● Work required
Carry on the Syzygy graphics configuration documentation from its last line.

● Given passage
┏━━

Syzygy Documentation: Syzgy Graphics Configuration

Integrated Systems Lab
01/02/2007

Documentation Table of Contents

This chapter will show you how to configure Syzygy to work with your display devices.

Thanks to Lee Hendrickson for creating the arGUI toolkit that provides Syzygy with a flexible windowing system.

As discussed in Szygy System Configuration, a Syzygy parameter or 'dbatch' file contains two types of parameters, local (computer-specific) and global. Specification of graphical display devices falls into the global category; after defining one or more display devices, you define local parameters for each computer specifying which display or displays it will use.

Global Graphics Parameters

The Syzygy graphics system contains a number of different levels of objects linking the 2-D space of your computer screen or screens to the 3-D space of the virtual world. Starting from the 3-D end, which is also the bottom of the object hierarchy, these are:

  1. Screens: rectangular windows in the virtual world.

┗━━

● Provided material
┏━━

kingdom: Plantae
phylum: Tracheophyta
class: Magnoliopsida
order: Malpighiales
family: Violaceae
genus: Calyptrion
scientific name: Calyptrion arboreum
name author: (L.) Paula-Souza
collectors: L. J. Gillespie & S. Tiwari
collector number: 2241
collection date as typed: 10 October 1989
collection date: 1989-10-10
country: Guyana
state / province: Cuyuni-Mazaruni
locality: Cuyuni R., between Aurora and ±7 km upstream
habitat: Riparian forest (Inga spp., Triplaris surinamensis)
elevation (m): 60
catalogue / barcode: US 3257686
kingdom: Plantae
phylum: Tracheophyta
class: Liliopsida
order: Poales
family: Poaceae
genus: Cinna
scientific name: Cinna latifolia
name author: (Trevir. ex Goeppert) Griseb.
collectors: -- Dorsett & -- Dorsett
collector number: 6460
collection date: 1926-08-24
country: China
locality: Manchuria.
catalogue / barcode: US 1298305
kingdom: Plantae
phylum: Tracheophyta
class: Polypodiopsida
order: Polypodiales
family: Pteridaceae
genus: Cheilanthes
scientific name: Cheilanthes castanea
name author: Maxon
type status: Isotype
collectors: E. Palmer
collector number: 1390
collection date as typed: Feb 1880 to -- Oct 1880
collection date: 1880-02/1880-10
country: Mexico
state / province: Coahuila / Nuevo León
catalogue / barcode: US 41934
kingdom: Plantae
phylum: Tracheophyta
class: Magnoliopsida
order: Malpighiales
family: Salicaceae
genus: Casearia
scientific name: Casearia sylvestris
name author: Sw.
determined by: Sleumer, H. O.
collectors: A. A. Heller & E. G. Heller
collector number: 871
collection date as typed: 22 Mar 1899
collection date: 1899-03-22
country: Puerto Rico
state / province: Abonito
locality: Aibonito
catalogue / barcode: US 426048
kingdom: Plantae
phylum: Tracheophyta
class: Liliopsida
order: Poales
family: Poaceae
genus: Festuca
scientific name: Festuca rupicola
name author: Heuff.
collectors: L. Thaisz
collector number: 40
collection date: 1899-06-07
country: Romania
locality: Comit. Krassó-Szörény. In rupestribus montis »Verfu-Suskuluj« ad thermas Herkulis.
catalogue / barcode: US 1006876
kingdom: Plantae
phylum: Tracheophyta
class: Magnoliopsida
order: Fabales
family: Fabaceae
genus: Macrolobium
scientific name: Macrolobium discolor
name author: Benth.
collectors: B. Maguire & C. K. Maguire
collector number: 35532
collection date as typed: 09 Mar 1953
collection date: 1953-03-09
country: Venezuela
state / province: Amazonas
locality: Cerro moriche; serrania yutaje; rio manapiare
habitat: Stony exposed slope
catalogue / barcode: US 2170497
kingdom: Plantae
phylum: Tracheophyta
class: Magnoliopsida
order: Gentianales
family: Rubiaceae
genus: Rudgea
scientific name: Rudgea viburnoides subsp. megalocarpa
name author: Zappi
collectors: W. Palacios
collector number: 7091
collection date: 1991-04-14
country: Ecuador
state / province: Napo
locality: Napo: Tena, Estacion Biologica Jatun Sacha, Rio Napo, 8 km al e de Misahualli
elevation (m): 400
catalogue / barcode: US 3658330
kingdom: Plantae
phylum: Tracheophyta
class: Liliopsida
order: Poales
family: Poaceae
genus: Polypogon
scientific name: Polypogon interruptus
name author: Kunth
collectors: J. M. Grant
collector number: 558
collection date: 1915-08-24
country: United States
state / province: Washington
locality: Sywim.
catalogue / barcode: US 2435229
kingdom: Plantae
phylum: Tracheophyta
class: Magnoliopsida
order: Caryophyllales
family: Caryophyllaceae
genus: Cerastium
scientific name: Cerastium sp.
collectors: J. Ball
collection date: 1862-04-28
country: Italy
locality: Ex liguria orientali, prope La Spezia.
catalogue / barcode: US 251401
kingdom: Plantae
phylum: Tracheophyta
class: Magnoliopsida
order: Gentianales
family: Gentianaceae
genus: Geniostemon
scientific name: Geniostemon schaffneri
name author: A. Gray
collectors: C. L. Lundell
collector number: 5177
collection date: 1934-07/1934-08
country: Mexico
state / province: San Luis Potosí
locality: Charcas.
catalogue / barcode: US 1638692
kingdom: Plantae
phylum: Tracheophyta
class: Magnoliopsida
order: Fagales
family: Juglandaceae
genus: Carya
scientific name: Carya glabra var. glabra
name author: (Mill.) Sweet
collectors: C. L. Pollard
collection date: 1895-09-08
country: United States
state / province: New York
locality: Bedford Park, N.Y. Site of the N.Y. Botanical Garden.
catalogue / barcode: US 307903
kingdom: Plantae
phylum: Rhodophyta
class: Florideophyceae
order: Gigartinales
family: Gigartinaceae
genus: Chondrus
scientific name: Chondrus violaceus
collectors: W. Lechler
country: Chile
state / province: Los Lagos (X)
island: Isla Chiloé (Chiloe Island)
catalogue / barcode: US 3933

┗━━

● Answer to the exercise
  2. Cameras: devices for computing the viewing frustum. Some types use screens.
  3. Viewports: regions of a window, each with an attached camera.
  4. Viewport Lists: Sets of viewports within a single window, either enumerated 'by hand' or auto-generated by pre-defined viewing modes.
  5. Windows: windows of your computer's graphical interface.
  6. Displays: the top-level object; each running render program has one and only one. May contain multiple windows (but usually only one).

Screens

A screen is a virtual window into the virtual world. It is defined by three unit vectors (center, normal, and up) that specify its position and orientation and by its width and height in feet. Note that the normal vector points away from the viewer, and the three vectors don't have to specified as unit vectors, they will be normalized. Note also that all of these quantities represent virtual-world coordinates. Generally speaking, you will probably want them to be congruent with the real-world layout of your physical screens, but you certainly don't have to set them up that way.

A screen has a number of other parameters:

  • headmounted (yes or no) specifies whether the screen's placement (position and orientation) are fixed in the virtual world or relative to the midpoint of the viewer's eyes.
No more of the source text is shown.